Dois pescadores ilegais, possivelmente ligados a narcotraficantes, confessaram a morte, o esquartejamento e a ocultação dos corpos do indigenista Bruno Pereira e do jornalista inglês Dom Philips.
É possível que os restos mortais sejam recuperados hoje ou amanhã, necropsiados e, no início da semana que vem, sepultados.
Mas a dor nem a vergonha que todos sentimos em ver o governo de nosso país transformar em “heróis pioneiros” a vasta marginália de ilegais que se espalha na Amazônia, pronta para extrair das águas e terras todas as migalha de fortuna que puder delas sacar, estas não serão sepultadas com eles.
Pior ainda, ficará gravada para sempre a atitude de um presidente que, jamais comovido, mas sempre aborrecido com o “incômodo” que a situação traz a seu discurso anti-preservação, ainda diz que o jornalista “era malvisto na região” por causa de reportagens denunciando a devastação.

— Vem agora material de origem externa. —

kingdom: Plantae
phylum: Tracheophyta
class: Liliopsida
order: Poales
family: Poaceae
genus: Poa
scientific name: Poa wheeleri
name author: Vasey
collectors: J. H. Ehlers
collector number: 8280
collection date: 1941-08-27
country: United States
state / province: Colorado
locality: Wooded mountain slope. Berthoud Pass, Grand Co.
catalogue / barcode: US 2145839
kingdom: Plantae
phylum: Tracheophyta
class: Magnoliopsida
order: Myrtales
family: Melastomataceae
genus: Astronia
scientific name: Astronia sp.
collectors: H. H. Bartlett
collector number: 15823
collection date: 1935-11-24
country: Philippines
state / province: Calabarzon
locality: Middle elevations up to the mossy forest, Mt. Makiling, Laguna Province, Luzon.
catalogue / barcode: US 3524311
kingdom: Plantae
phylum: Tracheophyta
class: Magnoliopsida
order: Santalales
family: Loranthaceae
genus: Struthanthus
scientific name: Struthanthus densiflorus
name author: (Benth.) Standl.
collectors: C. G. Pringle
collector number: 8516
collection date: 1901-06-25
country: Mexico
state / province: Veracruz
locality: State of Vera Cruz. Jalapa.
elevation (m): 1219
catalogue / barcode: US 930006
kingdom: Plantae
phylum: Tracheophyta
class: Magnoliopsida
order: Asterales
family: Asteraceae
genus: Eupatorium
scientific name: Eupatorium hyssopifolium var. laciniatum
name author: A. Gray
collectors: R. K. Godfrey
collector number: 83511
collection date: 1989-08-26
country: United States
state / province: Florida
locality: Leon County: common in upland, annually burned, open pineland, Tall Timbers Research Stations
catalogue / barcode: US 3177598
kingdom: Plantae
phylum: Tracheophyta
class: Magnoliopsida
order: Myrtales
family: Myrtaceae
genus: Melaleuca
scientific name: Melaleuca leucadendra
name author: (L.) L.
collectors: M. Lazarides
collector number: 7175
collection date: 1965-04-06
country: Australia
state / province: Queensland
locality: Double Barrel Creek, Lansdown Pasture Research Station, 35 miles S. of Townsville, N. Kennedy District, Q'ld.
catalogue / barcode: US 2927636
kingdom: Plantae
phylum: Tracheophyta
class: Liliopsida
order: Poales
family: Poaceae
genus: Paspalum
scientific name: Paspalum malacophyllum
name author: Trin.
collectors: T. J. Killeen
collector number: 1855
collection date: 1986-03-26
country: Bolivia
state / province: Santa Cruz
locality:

Não é possível crer que “Pelado” e “Dos Santos”, os supostos assassinos do inglês, fossem leitores do The Guardian e do Washington Post, onde ele escrevia.
Quem era, é e será malvisto são as autoridades, civis e militares que, por omissão, dinheiro ou votos permitiam a eles fazerem o que quisessem, até executar, sem chance de defesa, dois homens desarmados.
Sempre houve e, infelizmente, haverá violência estúpida nestas terras remotas, mas elas ocorrem em maior grau e ferocidade quando se percebe a simpatia oficial – quando não a cumplicidade – do já fraco poder do Estado com a violação das leis.
Apenas colocar na cadeia os dois ou três que mataram fisicamente a dupla não lhes faria justiça.
O país precisa de gestos que compensem a tragédia que estas mortes simbolizam e é por eles que devemos nos mobilizar.
Apressar o julgamento da questão do marco temporal das terras indígenas, reconhecer seu direito ancestral aos lugares aonde vivem e compelir o governo a desengavetar a demarcação de seus territórios é uma das formas de mostrar que este país não é cúmplice da devastação e da morte, que um novo governo poderá confirmar com uma mudança na atuação omissa dos órgãos de fiscalização ambiental e de proteção étnica.
Assim, ainda que a um preço triste e doloroso, Bruno e Dom serão honrados perante aquilo em que acreditavam e em nome do que perderam suas vidas.